The album opens with two such suites, La Terpsichore (1720) and Les Caractères de la Dance (1715). The musicians play the brief component dances (most are well under a minute) by flowing one into the next with extraordinary ease. (Caveat: While the CD plays perfectly, I found that the flow from track to track makes ripping tracks off the CD problematic.)
Les Caractères de la Dance was choreographed variously by the most celebrated dancers of early-18th-century France. Most of its movements are dances explicitly named as such: Gavotte, Gigue, Sarabande, Bourrée, Passepied, and so forth, along with less-familiar types like Loure (a “slow gigue,” apparently not a contradiction in terms) and Rigaudon.
Rebel brilliantly worked a dozen or so of these different dances into under nine minutes. Pickup notes to the Courante flow from the skirts of the Prélude. Out of the heavy tread of a majestic Bourré tiptoes a delicate Chaconne, whose final chord shifts to minor to begin a Sarabande. Time and tempo shifts take place just as smoothly.
In case you’ve forgotten your Muses (I sure had), Terpsichore was the Greek goddess of choral song and dancing. In the suite named for her, Rebel uses abstract notations for some pieces, such as “Vite,” “Grave,” and “Gay,” but dance forms appear as well, with two Siciliennes and a Gigue.
The performances feature estimable work from the handful of woodwinds as well as the more numerous strings. This is lively music full of emotion, drama, celebration. Never fear: You needn’t study the titles and cross-reference them with images from ballroom scenes in TCM costume dramas to thoroughly appreciate and enjoy these wonderful renditions. There is something to be said, though, for learning about the famous dancers who popularized these pieces and the circumstances under which people saw them.

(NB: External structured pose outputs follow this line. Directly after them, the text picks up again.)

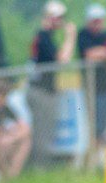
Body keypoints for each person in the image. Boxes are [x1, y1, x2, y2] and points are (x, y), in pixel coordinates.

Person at [28, 1, 77, 165]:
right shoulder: (43, 37)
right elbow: (63, 59)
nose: (60, 22)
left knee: (46, 130)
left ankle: (43, 165)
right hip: (41, 90)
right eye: (58, 18)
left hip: (43, 89)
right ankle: (41, 167)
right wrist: (70, 37)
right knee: (43, 132)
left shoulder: (45, 37)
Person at [77, 4, 106, 152]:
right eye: (94, 20)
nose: (97, 24)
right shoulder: (83, 34)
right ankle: (91, 153)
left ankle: (100, 153)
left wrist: (104, 53)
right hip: (91, 87)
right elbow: (89, 54)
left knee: (105, 122)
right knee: (92, 122)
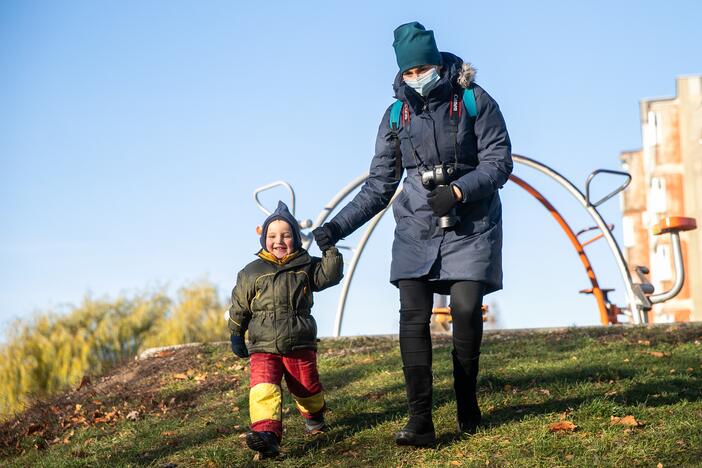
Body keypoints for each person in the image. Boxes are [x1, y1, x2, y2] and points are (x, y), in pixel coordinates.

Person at [313, 21, 512, 446]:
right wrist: (337, 226)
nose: (416, 76)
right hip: (416, 227)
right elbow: (379, 185)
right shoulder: (394, 114)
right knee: (412, 318)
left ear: (437, 62)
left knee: (464, 308)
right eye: (408, 71)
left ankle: (466, 403)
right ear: (400, 73)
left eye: (422, 67)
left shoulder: (474, 100)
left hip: (471, 224)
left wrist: (458, 190)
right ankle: (420, 420)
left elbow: (499, 163)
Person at [228, 201, 344, 458]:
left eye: (286, 235)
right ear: (263, 239)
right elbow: (239, 305)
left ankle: (314, 417)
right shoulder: (251, 272)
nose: (278, 240)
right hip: (263, 345)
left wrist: (329, 251)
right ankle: (267, 435)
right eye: (272, 236)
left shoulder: (306, 265)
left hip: (298, 341)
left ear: (296, 238)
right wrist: (236, 333)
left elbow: (330, 276)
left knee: (306, 387)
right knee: (263, 388)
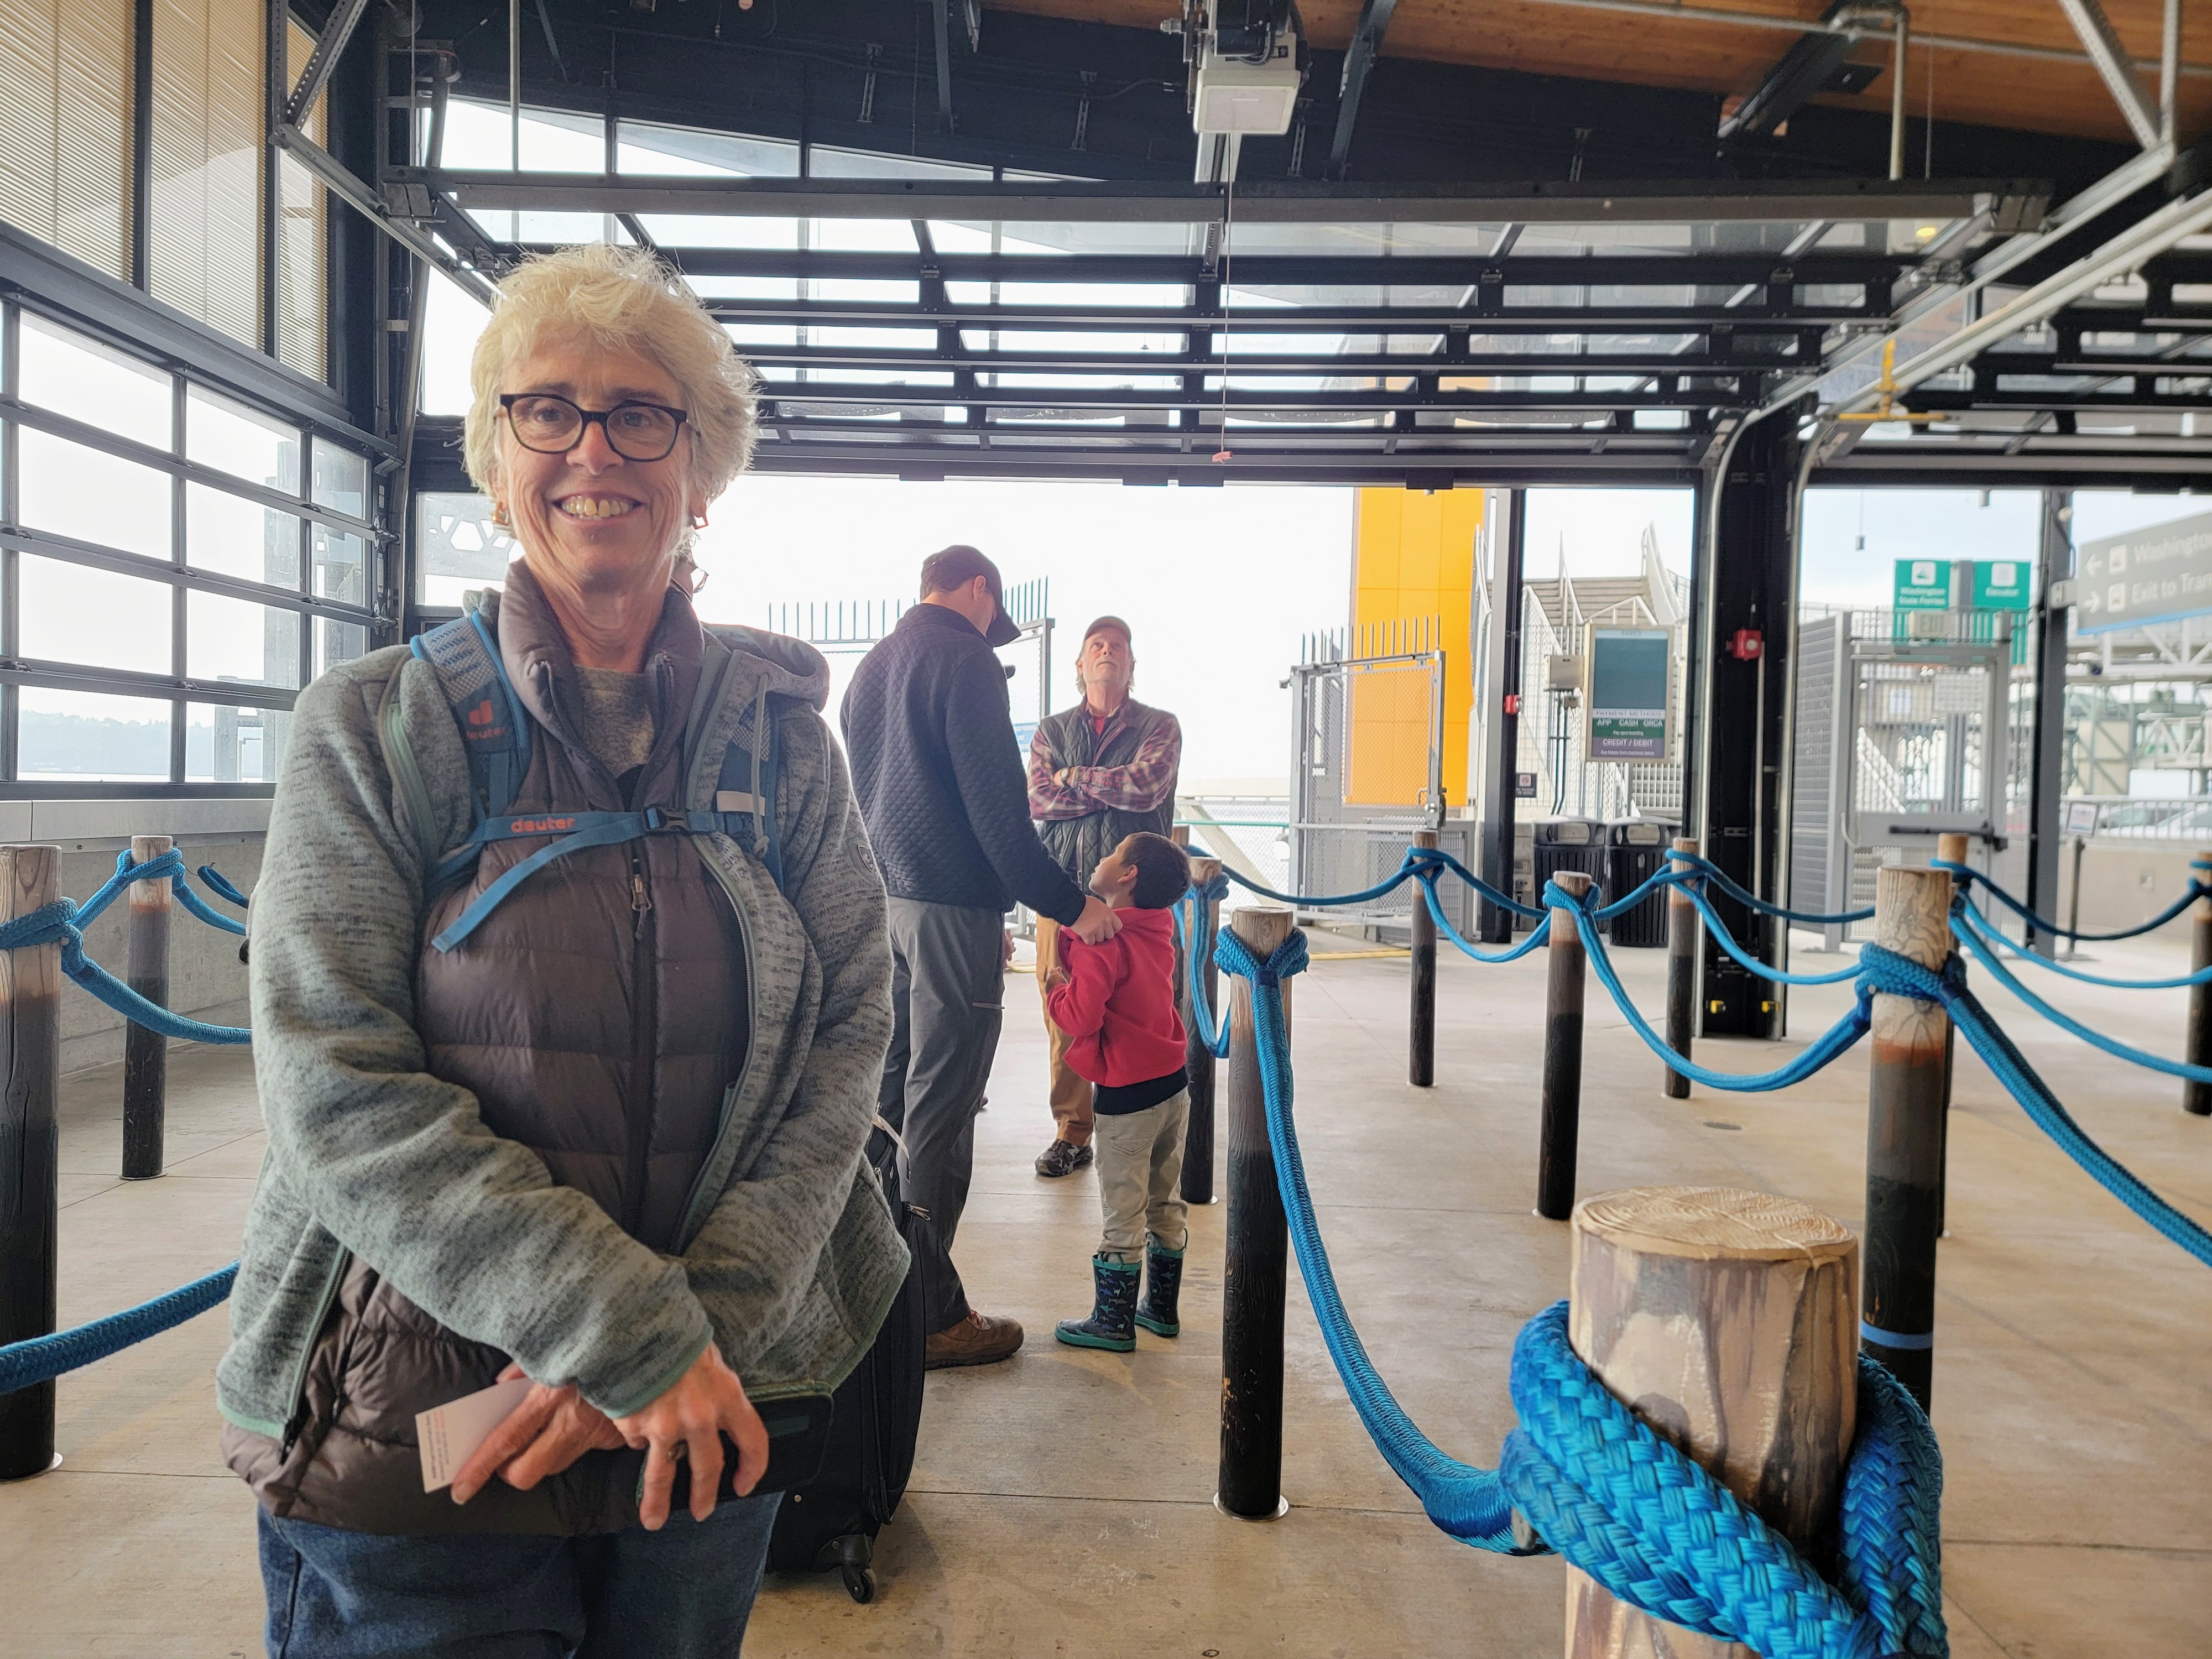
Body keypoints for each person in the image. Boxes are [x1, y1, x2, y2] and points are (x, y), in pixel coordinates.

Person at [216, 242, 907, 1657]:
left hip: (706, 1413)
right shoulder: (372, 727)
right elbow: (332, 1081)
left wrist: (681, 1340)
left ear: (700, 469)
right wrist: (626, 1333)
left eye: (641, 414)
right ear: (497, 459)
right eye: (549, 410)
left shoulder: (785, 749)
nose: (595, 447)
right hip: (415, 1427)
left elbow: (844, 1044)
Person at [841, 546, 1124, 1370]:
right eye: (990, 614)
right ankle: (929, 1313)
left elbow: (865, 799)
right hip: (951, 913)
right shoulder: (965, 660)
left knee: (889, 1101)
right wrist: (1076, 908)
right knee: (943, 1107)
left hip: (887, 908)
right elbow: (1004, 820)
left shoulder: (873, 668)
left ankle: (871, 1284)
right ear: (978, 590)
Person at [1026, 616, 1183, 1177]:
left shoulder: (1161, 725)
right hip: (1063, 890)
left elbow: (1145, 791)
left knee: (1144, 1008)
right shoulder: (1050, 728)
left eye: (1117, 645)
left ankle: (1145, 1121)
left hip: (1139, 904)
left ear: (1132, 665)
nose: (1106, 650)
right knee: (1066, 1008)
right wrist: (1100, 783)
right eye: (1096, 644)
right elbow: (1040, 801)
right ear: (1079, 665)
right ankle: (1072, 1131)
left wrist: (1075, 777)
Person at [1044, 832, 1194, 1352]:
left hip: (1127, 1094)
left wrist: (1055, 990)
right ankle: (1161, 1308)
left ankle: (1112, 1322)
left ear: (1127, 875)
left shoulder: (1101, 940)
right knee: (1164, 1199)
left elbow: (1082, 1015)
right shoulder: (1159, 926)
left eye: (1113, 854)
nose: (1103, 859)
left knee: (1122, 1210)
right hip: (1173, 1085)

Les Plaisirs Champêtres (“Garden Party Pleasures”) premiered at the opera house in 1734 and was performed there every year until 1741. This later work has a more stately air overall, with longer dances. To my ear, they look forward to Handel’s celebratory suites. The dainty Passepied, its airy flutes spiraling with a solo violin, is remarkably lovely.
The 1729 Fantaisie rounds out the Rebel selections, with its gracious “Mineur” movement, chirping “Tambourin,” recurring Chaconne, and Loure that sounds like it wants to become a fugue.
Telemann, though German, loved the evolving French dance music tradition and wrote much music in that vein. Savall has selected two representative “Ouverture-Suites à la française.” In the first, La Bizarre, named (I have read) for textural oddities in the Ouverture, Telemann indulged in somewhat more extended compositions while retaining many dance forms. These include Courante, Gavotte, Menuet, and Branle, an ancient chain dance, here suggested by looping violin melodies accompanied by guitar.
Ornamental scales lift the gentle Sarabande. The “Fantaisie” gallops forthrightly into the sunset. The suite finishes with “Rossignol,” a speedy movement named for the nightingale.
In the other Ouverture-Suite Telemann stayed mostly away from the most common dance forms, but without going abstract. The titles include “Badinage” and “Flaterie.” Somewhat longer, these pieces, like those in La Bizarre, are spacious and fully realized. As with the whole album, the orchestra maintains historical accuracy while infusing the music with contemporary energy.
Terpsichore is released by Alla Vox and available in hybrid SACD and digital form. I recommend purchasing the physical disc for its smooth track-to-track flow and for the lavish six-language booklet it comes with.